伊東良徳の超乱読読書日記

雑食・雑読宣言:専門書からHな小説まで、手当たり次第。目標は年間300冊。2022年から3年連続目標達成!

日本文化の論点

2013-06-27 20:22:04 | 人文・社会科学系
 インターネットやサブカルチャーが持つ「日本的想像力」、著者のいう「夜の世界」の文化が、旧来の昼の世界の文化を凌駕していくという方向性を志向しつつ文化批評を行おうとする本。
 日本は、ソフトではなく、作品を楽しむ消費環境・舞台装置(マンガ・アニメとの関係でコミケ、ボカロ・初音ミクとの関係でニコ動など)をまるごと輸出することで勝負すべきだという指摘(31~37ページ)は、なるほどと思いました。
 しかし、この本の中心的議論は、AKB48が現代の日本文化の最大の論点(113ページ)であり、巨大な文化運動(123ページ)であるという点にあり、この著者の設定する枠組(前田敦子なき後のAKB48の未来こそが「人類史的な問題」である:28ページ)にどれだけ違和感を待つ/持たないかでこの本の評価はほぼ決まると思います。

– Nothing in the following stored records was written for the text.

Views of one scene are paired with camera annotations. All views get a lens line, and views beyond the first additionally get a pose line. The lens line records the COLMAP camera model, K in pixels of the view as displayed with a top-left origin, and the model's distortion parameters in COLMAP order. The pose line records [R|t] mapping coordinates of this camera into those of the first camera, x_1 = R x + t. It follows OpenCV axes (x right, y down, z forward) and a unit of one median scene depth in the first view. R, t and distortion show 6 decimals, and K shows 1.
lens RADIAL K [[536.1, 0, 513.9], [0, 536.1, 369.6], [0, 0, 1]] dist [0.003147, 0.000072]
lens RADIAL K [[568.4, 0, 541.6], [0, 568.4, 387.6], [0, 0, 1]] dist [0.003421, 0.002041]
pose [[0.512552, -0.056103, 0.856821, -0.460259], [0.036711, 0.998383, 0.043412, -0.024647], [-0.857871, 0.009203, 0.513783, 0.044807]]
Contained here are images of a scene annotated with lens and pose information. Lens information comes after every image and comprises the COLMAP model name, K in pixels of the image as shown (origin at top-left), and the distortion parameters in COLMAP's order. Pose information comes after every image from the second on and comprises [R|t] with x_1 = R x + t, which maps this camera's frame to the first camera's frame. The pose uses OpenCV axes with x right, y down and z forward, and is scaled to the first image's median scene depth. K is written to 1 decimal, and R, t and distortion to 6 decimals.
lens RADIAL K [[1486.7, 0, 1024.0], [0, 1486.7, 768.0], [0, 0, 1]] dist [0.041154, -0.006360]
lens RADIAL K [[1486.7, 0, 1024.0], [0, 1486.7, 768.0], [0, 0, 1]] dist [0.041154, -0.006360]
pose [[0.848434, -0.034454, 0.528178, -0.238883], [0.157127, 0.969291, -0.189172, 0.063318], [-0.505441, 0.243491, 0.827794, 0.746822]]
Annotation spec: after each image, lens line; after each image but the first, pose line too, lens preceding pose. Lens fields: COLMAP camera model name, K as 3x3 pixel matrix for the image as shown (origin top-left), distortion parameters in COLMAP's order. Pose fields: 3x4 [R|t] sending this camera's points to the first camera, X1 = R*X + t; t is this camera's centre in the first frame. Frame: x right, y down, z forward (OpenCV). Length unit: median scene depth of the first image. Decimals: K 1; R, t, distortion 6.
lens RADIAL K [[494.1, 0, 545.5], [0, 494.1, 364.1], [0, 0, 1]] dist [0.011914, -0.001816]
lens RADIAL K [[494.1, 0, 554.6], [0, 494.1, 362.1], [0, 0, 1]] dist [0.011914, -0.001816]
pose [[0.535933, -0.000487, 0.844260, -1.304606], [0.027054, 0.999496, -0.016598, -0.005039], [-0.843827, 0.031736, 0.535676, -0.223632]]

著者の「推しメン」という横山由依(160ページ)って誰?としか反応できない私の評価はいうまでもないでしょう。
 「アイドルをはじめとするこの種の性的な魅力に訴える文化現象をジェンダー論的な視点から擁護することは難しい。そこには多かれ少なかれ、性暴力的な要素が確実に存在してしまうことになる」(143~144ページ)といいながら、「ポップカルチャーにおける性の商品化については『自分はその暴力性に自覚的である』という自意識をいくら訴えても、そうした行為はむしろ自己反省のポーズを取ることで批判を回避する防衛としか機能しない。それよりも、むしろ多様な消費のかたちを肯定し、推進することで、多様なセクシュアリティの表現を獲得する戦略を僕は考えたい」(144~145ページ)というのはどういうことでしょう。自己反省のポーズを批判して反省さえせずに開き直ることが問題の解決となるのでしょうか。暗い問題点を隠蔽し「多様な」という言葉でポジティブなイメージを作りたがる人々の手口は、例えば労働者派遣業法を作り派遣対象業務を拡大する過程で女性が「多様な」働き方を選択できるという宣伝文句を並べ立てたやり方(その結果は正社員のリストラと非正規労働の拡大、格差社会の確立と拡大だったことが今では明らかだと思います)を思い起こします。著者がそういう方向性を志向しているとは思いませんが。